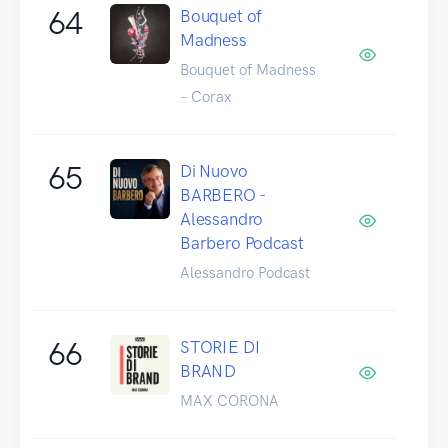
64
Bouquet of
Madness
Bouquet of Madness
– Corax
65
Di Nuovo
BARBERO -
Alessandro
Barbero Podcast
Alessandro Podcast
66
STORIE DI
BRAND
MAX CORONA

* * *

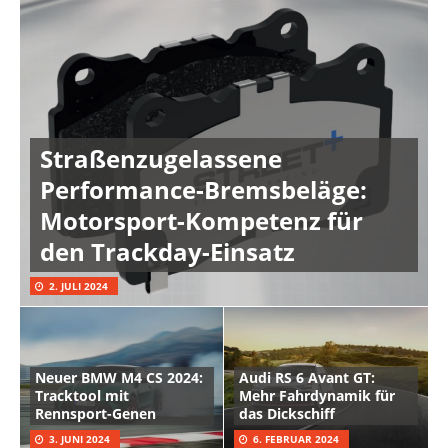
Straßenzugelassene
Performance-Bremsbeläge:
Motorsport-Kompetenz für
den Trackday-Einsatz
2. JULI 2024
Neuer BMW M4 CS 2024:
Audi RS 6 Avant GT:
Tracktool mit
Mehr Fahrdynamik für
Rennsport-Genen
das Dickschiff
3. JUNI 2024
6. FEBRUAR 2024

**TASK TO CARRY OUT:** Your answer should consist solely of the lines above from the line with "Audi RS 6 Avant" to the line with "6. FEBRUAR 2024", both included, reproduced exactly.

**ANSWER SPACE:**
Audi RS 6 Avant GT:
Tracktool mit
Mehr Fahrdynamik für
Rennsport-Genen
das Dickschiff
3. JUNI 2024
6. FEBRUAR 2024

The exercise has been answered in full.